======== Extract provided

Gerald Smitherman  (born in Telford, England) is a former motorcycle speedway rider in British League and National League (speedway).

Career
The year 1972 saw Gerald seeking rides at the start of his career, taking second half rides for the experience and a couple of outings with teams. His career took off properly when he was signed for Ellesmere Port Gunners where he stayed for 4 years, returning decent averages in the middle ranks. In his final year, he was signed over to Oxford Cheetahs to promoter Harry Bastable

After speedway
During his time as a rider, he had also made seats and continued with supplying accessories after retiring as GTS Products. For the 1991 World Speedway Final, he made the suits for Sam Ermolenko, Ronnie Corrie, Billy Hamill, Jan O. Pedersen and Per Jonson as well as pit crews. Married to Sherry, they have four daughters. Gerald took up squash, winning an Over-45 championship. He still follows speedway and provides accessories for today's riders as well as retro items.

================

> **Task brief**:
Reproduce the Gerald Smitherman text between "After speedway" and "as retro items.", inclusive, substituting "equipment" for every "accessories".

======== Supplied material

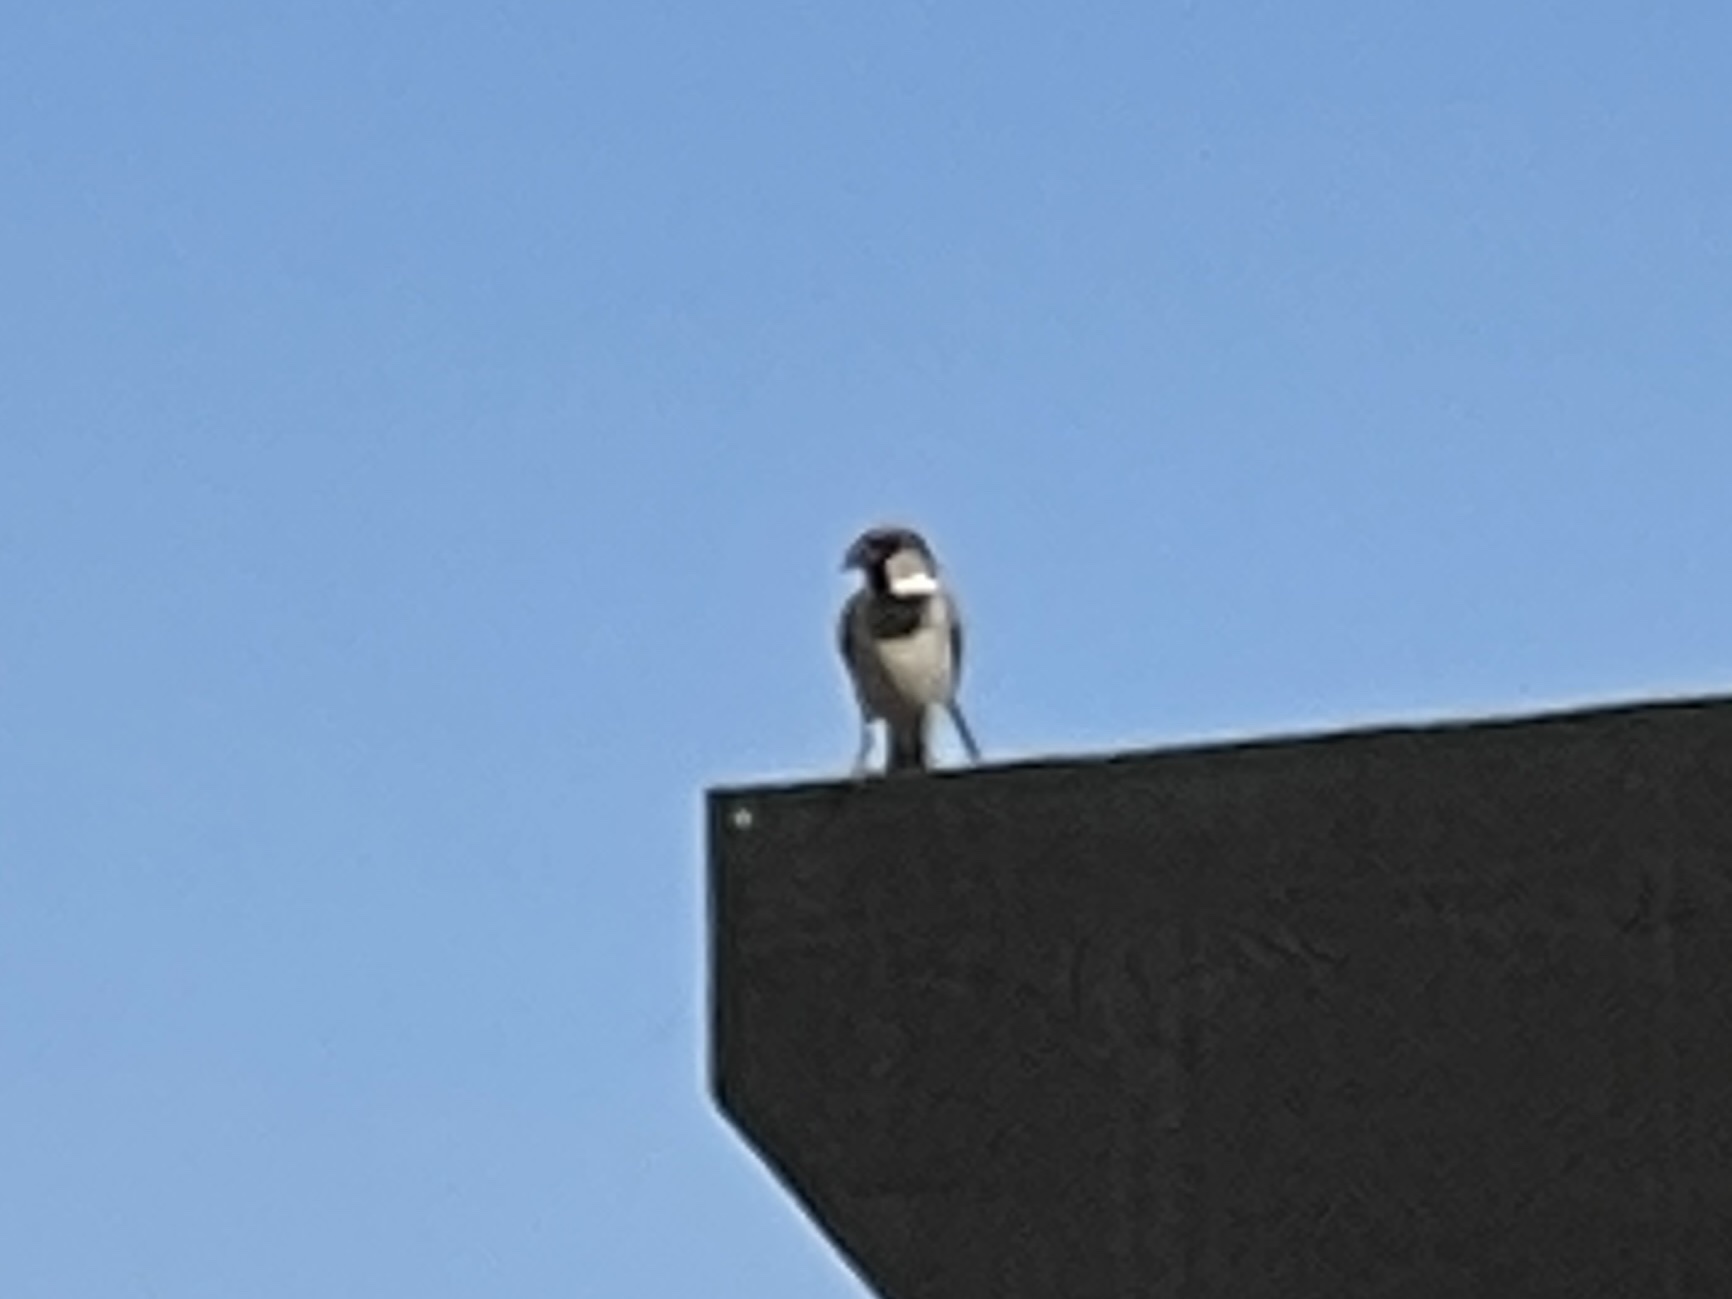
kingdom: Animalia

================

> **Complete answer**:
After speedway
During his time as a rider, he had also made seats and continued with supplying equipment after retiring as GTS Products. For the 1991 World Speedway Final, he made the suits for Sam Ermolenko, Ronnie Corrie, Billy Hamill, Jan O. Pedersen and Per Jonson as well as pit crews. Married to Sherry, they have four daughters. Gerald took up squash, winning an Over-45 championship. He still follows speedway and provides equipment for today's riders as well as retro items.